Mettre en œuvre présentement…

Ici et maintenant

Pu
blié dans Chroniques Noir & Rouge,
n° 15, dé
cembre 2023

Mettre en œuvre, « présentement, des espaces de vie », c’était une expression de Gustav Landauer (1870-1919) * ; aujourd’hui, c’est dans des récits qui s’échelonnent sur une soixantaine d’années et dans un enchevêtrement avec d’autres écrits, datant eux de ces quinze dernières années, qu’Anna Kruzynski nous donne à lire Quartier en lutte.
Les espaces de vie, c’est l’usine, l’atelier, le village, etc. ; ici, c’est le quartier, son quartier, autrefois contrôlé par l’Église catholique et par les élites locales, c’est la Pointe-Saint-Charles à Montréal, au Québec, où, au début du XXIe siècle, on assiste à l’apparition d’un militantisme inspiré des idées et des pratiques de l’anarchisme, déterminées, d’un côté, par le municipalisme et l’écologie sociale de Murray Bookchin, de l’autre, par l’autodétermination économique de J. K. Gibson-Graham, mais ce n’est pas si simple.

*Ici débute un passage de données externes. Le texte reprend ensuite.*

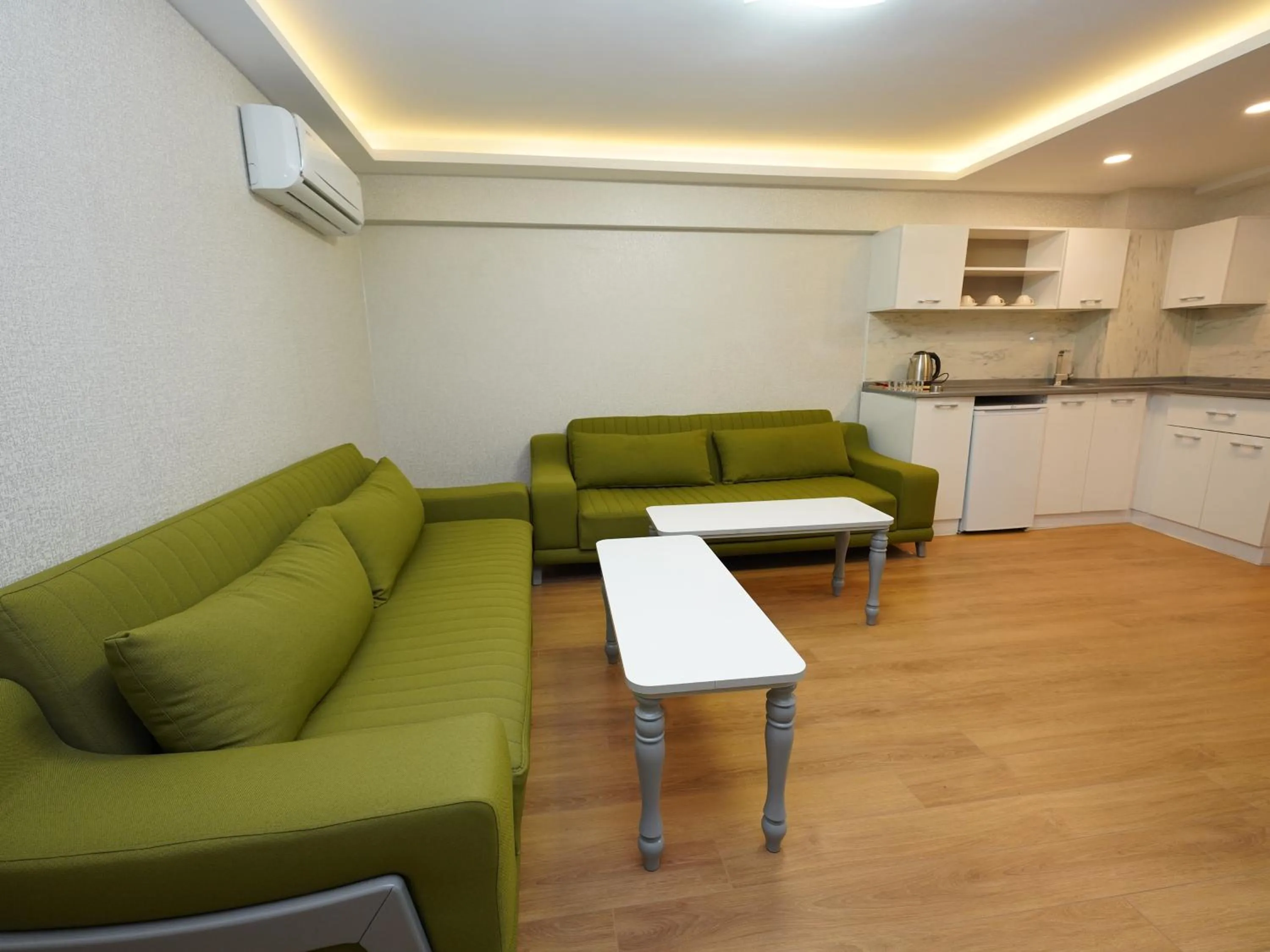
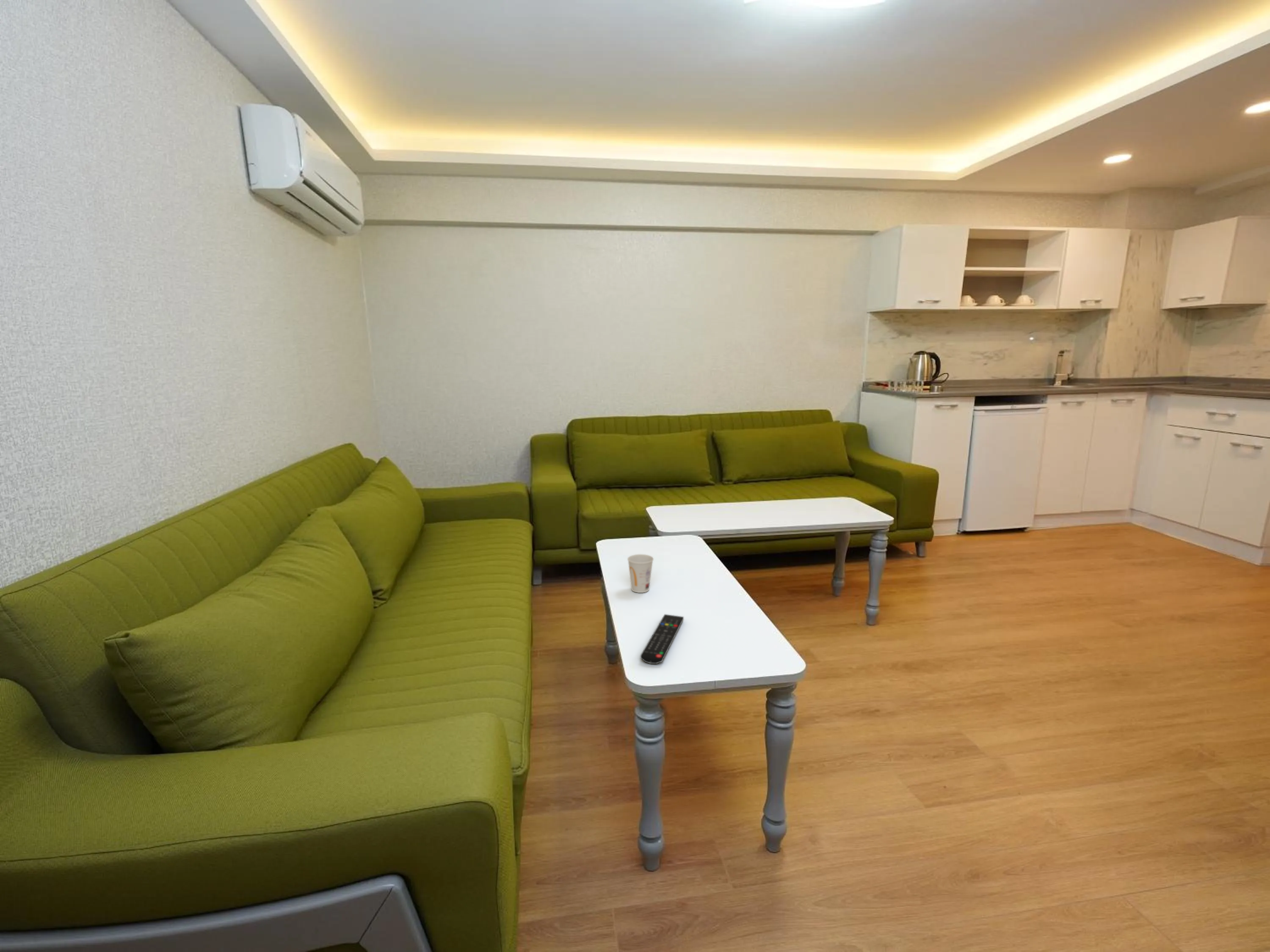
+ remote control [640,614,684,664]
+ cup [627,554,654,593]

Il est à noter que nombre de militants n’affichent pas une affiliation directe à l’anarchisme, car elle peut être perçue comme par trop dogmatique, et qu’une transformation des subjectivités est essentielle à l’émergence d’une « communauté-de-commun ».
Ce qui, dans cette aventure, est plutôt négligé par l’histoire officielle, c’est que ce militantisme tient sa force d’une « épine dorsale », l’action des femmes de ce quartier.
Les récits d’Anna Kruzynski ont pour origine sa propre expérience de femme cisgenre qui découvre l’évolution des mentalités et des pratiques féminines se déclinant en bisexualité, transgenre, queer, etc., toutes façons de vivre librement sa sexualité.
En 2004, écrit-elle dans une note, « je n’avais pas encore intégré la multiplicité des rapports d’oppression […], aujourd’hui, je porterais une lunette intersectionnelle ».
Elle écrit aussi :
« J’ai appris que le changement social est un processus de longue haleine, une accumulation de moments, d’innovations, de conflits, d’avancées, de reculs. Que, tranquillement, pas vite, les normes culturelles changent, souvent de manière imperceptible, et qu’à un moment donné il y a éruption, une cassure, et un moment de transformation radicale, et les choses ne sont plus comme avant. »
Ce résultat est la conséquence de l’engagement « d’acteurs créatifs disparates qui mettent en avant une diversité tactique alimentée par un but commun » :
« Nous avons besoin de gens motivés, polyvalents, qui en ont marre d’interagir dans une société patriarcale, capitaliste, raciste et avide de biens matériels. Nous voulons des relations sociales riches, égalitaires, qui nous permettent de remplir à la fois nos besoins vitaux […] et nos désirs d’amour, d’amitié, de culture et d’art. »
Dit autrement, il s’agit là d’un processus de pollinisation croisée.
Dans la pratique, des convergences ou des coalitions ponctuelles s’organisent, horizontalement, pour déboucher sur l’action directe, la désobéissance civile – les moyens étant aussi des fins –, des tactiques de confrontation accompagnée d’« une stratégie d’action à long terme ayant pour objet la construction préfigurative d’un monde meilleur ».
À la Pointe Saint-Charles, requalifiée de Pointe libertaire, on assiste à la création du Jardin de la liberté, une parcelle de terre urbaine à l’abandon et qui sera cultivée en commun ; d’une fresque murale communautaire de 400 mètres carrés ; du squat d’un bâtiment de 9 200 mètres carrés qui verra s’installer une épicerie coopérative, des ateliers de mécanique pour vélos et automobiles ; des ateliers d’art et de photographie ; un service de santé pour les familles, une garderie d’enfants, etc.
Sans être pour autant réformiste, au sens étroit du terme, il ne fait pas de doute que « ces réformes peuvent engendrer des bénéfices concrets et immédiats dans la vie des personnes… »
L’objectif central est la construction d’un mouvement de masse sans toutefois « souscrire à la vision d’une avant-garde éclairée qui nous amènerait vers une révolution spectaculaire ».
Si les ennemis ce sont l’État et le capitalisme, il y a un autre adversaire : « les forces omniprésentes de l’embourgeoisement qui ne sont souvent pas extérieures au “nous” ».

* Vient de paraître d’Anatole Lucet : Communauté et révolution chez Gustav Landauer, Klincksieck, 410 p.

Anna Kruzynski, Quartier en lutte, récits féministes et libertaires.
Pointe-Saint-Charles – Montréal,
Atelier de création libertaire, 2023, 176 p.